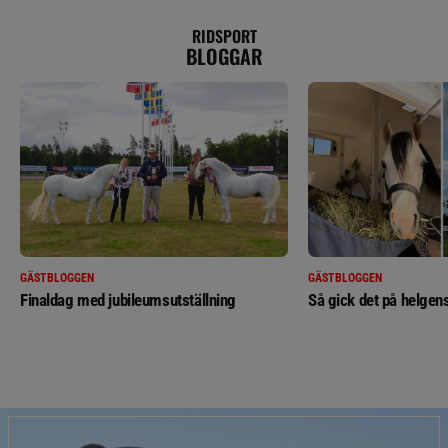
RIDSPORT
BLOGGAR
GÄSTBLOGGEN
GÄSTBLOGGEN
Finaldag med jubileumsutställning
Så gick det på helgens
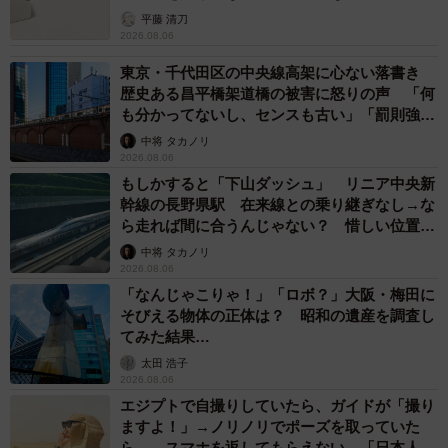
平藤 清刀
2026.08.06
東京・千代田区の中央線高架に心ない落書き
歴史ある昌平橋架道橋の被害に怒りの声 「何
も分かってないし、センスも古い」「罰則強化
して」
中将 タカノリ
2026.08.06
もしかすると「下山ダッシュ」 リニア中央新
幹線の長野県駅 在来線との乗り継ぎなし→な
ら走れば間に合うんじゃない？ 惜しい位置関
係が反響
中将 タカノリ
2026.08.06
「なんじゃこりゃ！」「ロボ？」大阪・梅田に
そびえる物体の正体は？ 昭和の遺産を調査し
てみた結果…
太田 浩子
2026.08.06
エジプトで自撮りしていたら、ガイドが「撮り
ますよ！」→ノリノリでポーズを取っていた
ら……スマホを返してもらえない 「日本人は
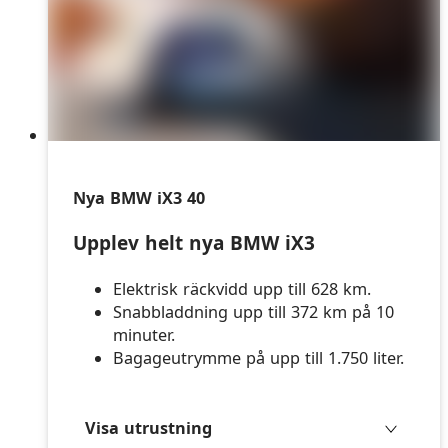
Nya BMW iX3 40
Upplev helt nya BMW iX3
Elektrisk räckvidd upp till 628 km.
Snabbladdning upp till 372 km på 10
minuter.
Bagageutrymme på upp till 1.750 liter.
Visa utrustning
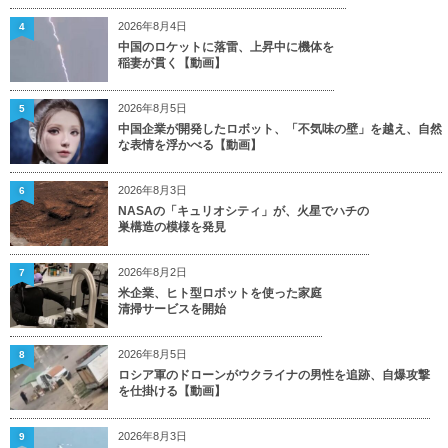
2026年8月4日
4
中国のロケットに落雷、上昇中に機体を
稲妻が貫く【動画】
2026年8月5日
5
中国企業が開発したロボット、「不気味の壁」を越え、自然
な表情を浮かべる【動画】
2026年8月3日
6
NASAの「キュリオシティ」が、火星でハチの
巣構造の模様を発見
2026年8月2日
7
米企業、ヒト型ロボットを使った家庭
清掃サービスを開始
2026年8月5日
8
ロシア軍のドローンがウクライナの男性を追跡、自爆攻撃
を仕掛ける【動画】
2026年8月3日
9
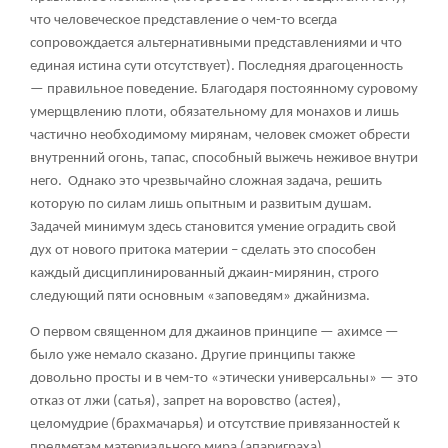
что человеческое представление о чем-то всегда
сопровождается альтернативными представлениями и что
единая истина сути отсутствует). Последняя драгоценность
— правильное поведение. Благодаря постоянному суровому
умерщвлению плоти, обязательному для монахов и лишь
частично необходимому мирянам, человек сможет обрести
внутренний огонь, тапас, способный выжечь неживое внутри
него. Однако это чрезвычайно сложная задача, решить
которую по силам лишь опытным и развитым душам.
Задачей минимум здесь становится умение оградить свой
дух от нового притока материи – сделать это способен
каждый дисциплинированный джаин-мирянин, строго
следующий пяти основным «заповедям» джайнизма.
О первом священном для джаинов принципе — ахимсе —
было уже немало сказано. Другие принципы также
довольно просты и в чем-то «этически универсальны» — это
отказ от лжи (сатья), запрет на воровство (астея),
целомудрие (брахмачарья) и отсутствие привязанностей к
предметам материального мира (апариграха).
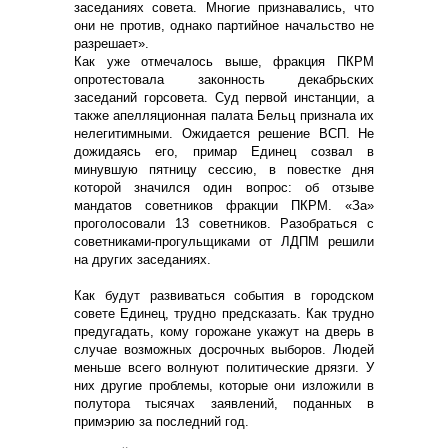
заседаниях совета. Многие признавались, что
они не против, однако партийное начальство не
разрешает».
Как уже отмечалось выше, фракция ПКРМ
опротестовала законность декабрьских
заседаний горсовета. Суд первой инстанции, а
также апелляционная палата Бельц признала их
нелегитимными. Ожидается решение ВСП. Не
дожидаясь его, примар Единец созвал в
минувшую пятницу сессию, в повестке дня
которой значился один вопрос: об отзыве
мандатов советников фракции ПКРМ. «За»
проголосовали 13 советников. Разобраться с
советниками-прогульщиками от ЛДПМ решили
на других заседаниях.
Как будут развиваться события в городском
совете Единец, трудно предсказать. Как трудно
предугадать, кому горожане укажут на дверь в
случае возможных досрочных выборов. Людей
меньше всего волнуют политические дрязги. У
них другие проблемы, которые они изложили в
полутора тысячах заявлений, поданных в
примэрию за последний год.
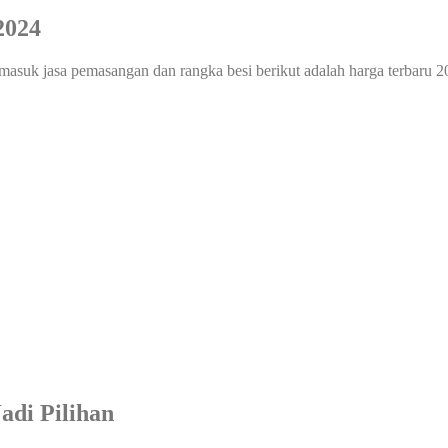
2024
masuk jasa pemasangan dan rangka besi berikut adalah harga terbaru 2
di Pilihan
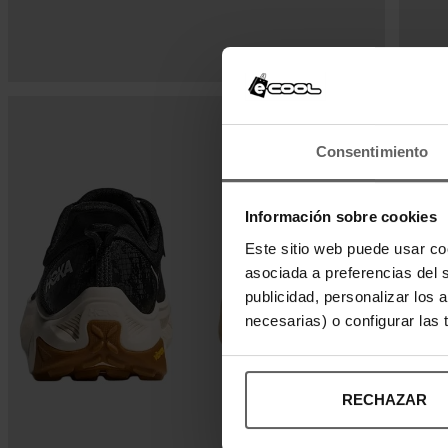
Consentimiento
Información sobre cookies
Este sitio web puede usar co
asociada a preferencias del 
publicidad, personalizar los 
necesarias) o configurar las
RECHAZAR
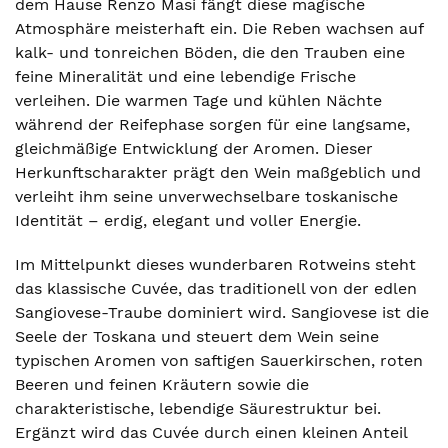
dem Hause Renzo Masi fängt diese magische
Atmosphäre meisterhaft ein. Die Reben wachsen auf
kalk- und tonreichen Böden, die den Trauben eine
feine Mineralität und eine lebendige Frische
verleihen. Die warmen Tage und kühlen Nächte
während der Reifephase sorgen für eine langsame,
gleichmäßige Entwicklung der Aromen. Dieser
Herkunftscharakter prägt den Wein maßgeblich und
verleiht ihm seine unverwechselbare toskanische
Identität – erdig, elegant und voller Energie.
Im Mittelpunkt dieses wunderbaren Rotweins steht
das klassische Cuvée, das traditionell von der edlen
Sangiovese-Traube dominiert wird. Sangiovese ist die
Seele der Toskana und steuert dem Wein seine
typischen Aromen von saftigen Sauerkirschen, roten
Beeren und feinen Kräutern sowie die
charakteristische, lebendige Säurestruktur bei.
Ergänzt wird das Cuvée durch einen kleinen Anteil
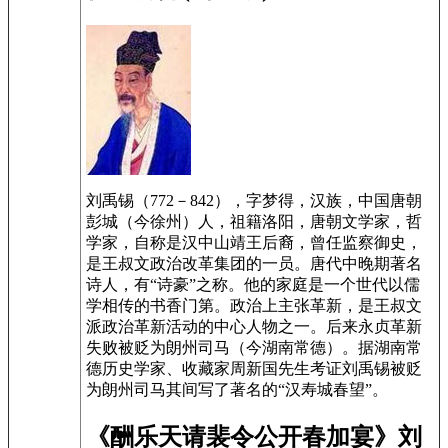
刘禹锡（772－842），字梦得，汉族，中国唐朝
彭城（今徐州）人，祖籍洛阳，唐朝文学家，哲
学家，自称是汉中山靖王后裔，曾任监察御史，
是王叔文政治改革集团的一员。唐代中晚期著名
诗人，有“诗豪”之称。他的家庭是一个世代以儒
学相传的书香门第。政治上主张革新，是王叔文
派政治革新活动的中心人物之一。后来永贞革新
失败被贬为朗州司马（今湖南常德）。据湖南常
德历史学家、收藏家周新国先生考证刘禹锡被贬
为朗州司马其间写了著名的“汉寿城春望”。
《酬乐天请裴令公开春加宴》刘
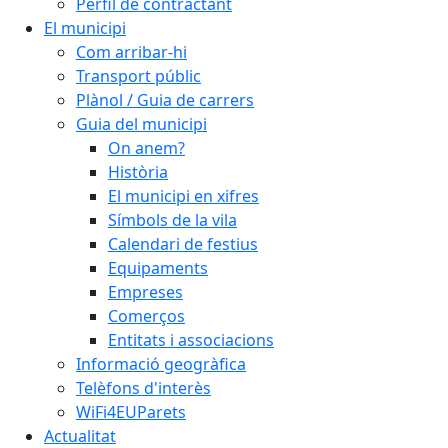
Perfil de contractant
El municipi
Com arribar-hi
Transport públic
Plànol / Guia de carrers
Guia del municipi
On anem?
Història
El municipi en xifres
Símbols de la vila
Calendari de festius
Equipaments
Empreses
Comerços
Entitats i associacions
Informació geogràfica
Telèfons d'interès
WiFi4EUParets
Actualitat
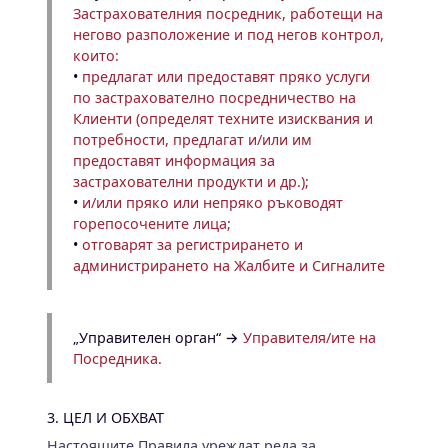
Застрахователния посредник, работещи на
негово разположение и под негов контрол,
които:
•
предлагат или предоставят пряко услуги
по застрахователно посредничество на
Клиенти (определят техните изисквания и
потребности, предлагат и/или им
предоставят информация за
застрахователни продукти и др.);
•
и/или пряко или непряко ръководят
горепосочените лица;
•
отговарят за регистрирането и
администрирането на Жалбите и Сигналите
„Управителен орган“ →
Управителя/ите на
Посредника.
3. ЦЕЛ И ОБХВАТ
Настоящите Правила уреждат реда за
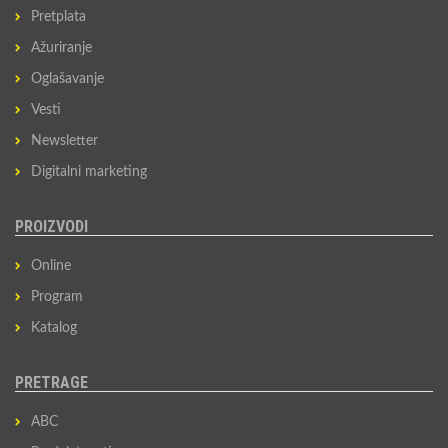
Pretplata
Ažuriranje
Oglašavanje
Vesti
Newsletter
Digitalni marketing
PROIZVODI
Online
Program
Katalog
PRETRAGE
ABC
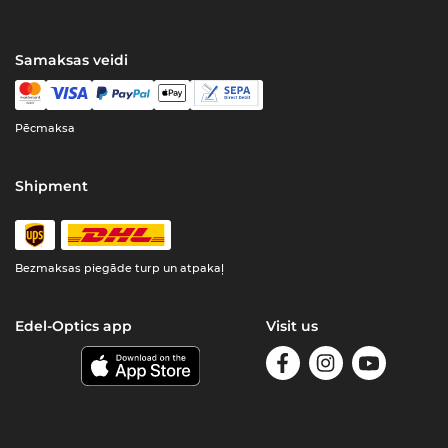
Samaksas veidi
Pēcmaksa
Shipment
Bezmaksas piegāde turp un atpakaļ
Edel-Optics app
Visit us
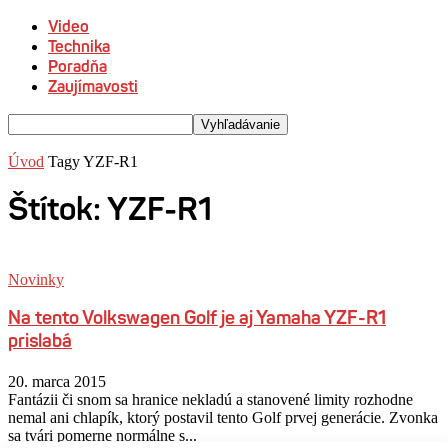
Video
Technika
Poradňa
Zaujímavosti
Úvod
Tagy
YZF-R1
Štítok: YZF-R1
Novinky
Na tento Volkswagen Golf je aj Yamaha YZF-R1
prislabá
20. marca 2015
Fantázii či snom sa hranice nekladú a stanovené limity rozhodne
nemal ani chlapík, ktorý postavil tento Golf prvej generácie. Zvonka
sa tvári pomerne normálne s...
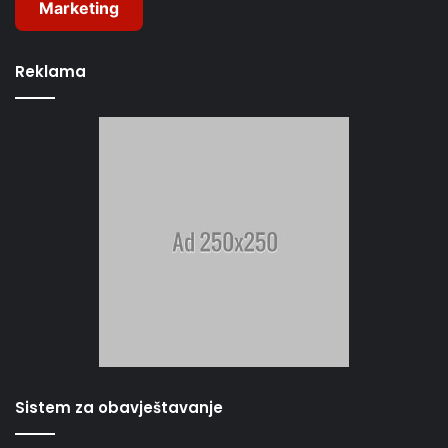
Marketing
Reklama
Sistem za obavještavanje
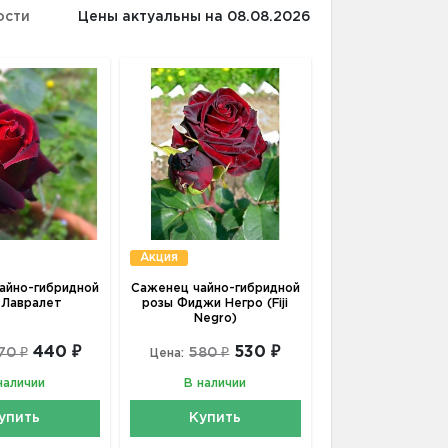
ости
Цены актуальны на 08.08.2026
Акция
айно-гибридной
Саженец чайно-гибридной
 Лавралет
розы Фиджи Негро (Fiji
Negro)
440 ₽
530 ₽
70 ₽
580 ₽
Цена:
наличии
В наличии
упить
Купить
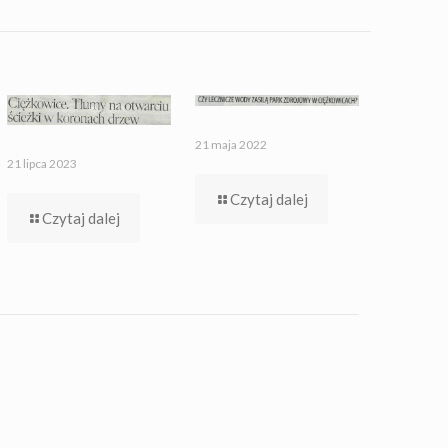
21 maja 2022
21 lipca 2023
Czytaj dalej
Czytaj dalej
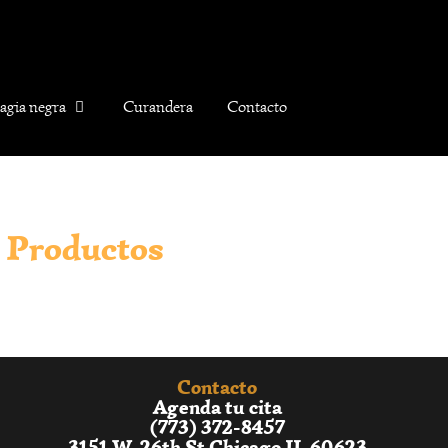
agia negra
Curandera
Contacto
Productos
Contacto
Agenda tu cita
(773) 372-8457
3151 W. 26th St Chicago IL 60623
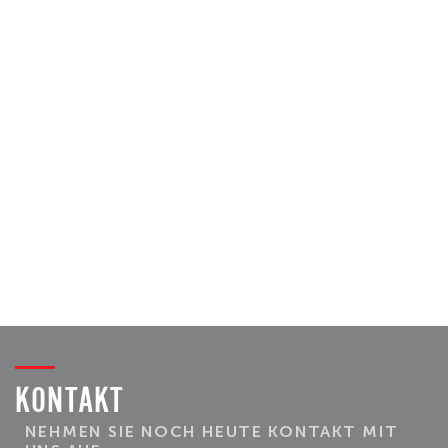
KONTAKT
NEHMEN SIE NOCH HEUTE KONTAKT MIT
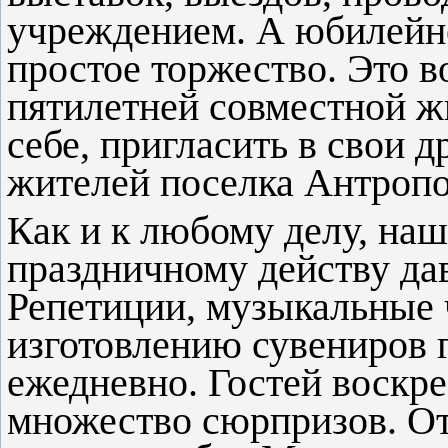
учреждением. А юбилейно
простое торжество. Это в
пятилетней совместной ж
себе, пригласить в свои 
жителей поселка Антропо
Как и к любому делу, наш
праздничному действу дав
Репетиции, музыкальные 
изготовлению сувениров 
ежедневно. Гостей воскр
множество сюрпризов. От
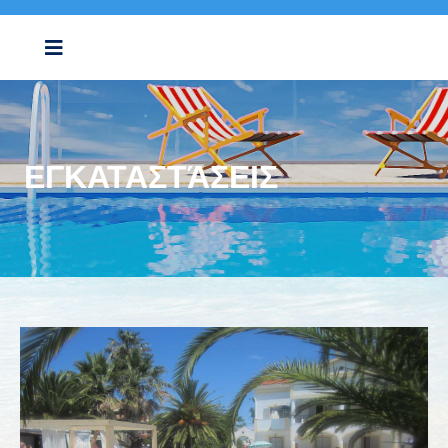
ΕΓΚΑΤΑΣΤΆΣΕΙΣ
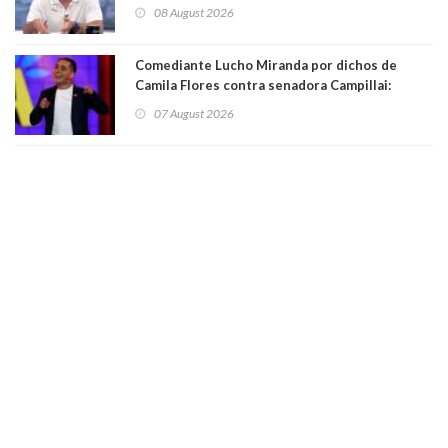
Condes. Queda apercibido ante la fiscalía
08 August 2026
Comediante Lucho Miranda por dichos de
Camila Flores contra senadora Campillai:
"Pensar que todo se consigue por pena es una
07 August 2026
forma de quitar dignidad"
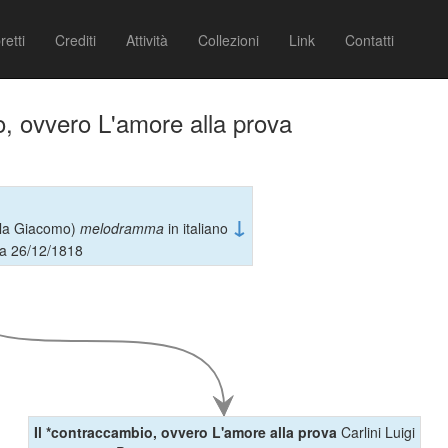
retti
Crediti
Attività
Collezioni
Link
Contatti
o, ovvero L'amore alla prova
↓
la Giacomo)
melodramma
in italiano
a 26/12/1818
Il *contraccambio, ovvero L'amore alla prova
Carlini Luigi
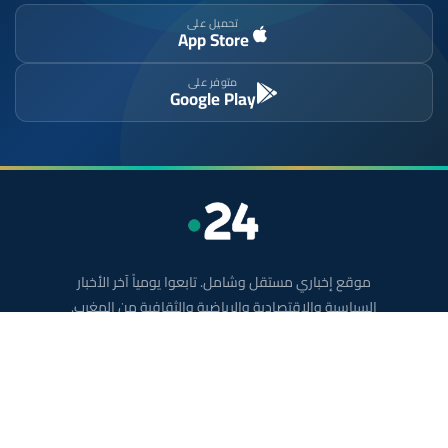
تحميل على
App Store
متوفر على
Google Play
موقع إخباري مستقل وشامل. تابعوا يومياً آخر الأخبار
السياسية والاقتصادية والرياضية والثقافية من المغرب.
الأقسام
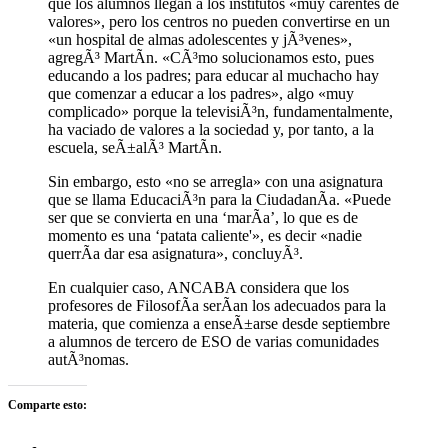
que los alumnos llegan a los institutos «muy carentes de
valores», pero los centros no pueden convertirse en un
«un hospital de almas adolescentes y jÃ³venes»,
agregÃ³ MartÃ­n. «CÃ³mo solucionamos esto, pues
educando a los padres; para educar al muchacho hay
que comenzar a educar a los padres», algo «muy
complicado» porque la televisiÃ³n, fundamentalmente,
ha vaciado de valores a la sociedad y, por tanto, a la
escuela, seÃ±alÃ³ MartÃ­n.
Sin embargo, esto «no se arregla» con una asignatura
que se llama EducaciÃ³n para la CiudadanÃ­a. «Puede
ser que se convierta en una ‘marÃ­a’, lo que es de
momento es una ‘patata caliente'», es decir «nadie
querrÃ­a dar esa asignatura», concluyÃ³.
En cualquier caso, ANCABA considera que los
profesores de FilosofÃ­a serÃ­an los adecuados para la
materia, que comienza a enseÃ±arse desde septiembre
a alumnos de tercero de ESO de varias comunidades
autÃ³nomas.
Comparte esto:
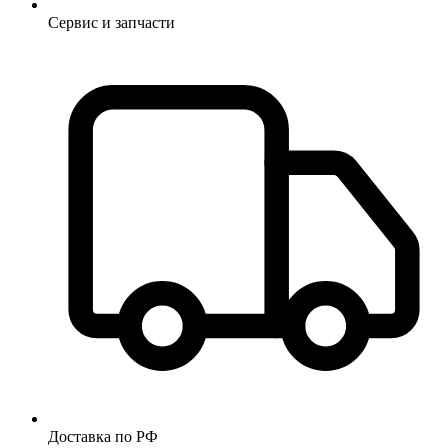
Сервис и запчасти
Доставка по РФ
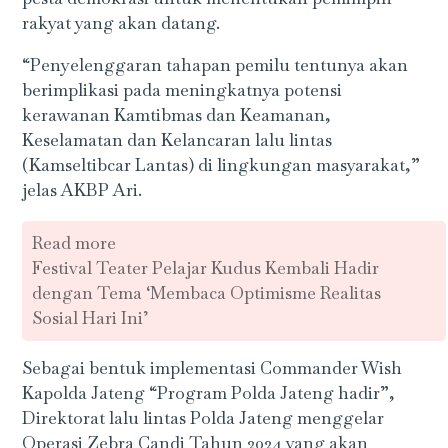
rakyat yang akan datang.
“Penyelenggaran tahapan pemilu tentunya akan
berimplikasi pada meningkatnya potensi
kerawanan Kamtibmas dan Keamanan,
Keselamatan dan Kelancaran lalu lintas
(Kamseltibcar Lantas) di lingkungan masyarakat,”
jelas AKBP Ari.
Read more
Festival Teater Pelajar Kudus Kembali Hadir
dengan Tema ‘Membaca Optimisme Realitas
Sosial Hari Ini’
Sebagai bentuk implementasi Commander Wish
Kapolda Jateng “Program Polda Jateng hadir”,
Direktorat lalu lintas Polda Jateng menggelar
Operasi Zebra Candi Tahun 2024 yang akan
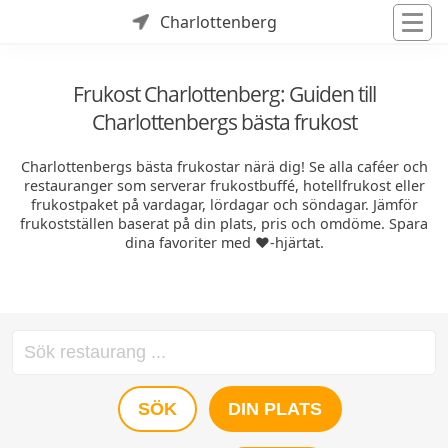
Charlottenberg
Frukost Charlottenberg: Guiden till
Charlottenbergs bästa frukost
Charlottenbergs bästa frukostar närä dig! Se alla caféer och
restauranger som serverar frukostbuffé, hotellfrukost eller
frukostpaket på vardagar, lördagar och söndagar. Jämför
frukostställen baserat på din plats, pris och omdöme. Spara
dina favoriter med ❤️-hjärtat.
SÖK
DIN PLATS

━━━━━━━━━━

» What is being asked:
In the listing above, which lines include the string "municipi"? Return every one of them.

» Written response:
El municipi
Guia del municipi
El municipi en xifres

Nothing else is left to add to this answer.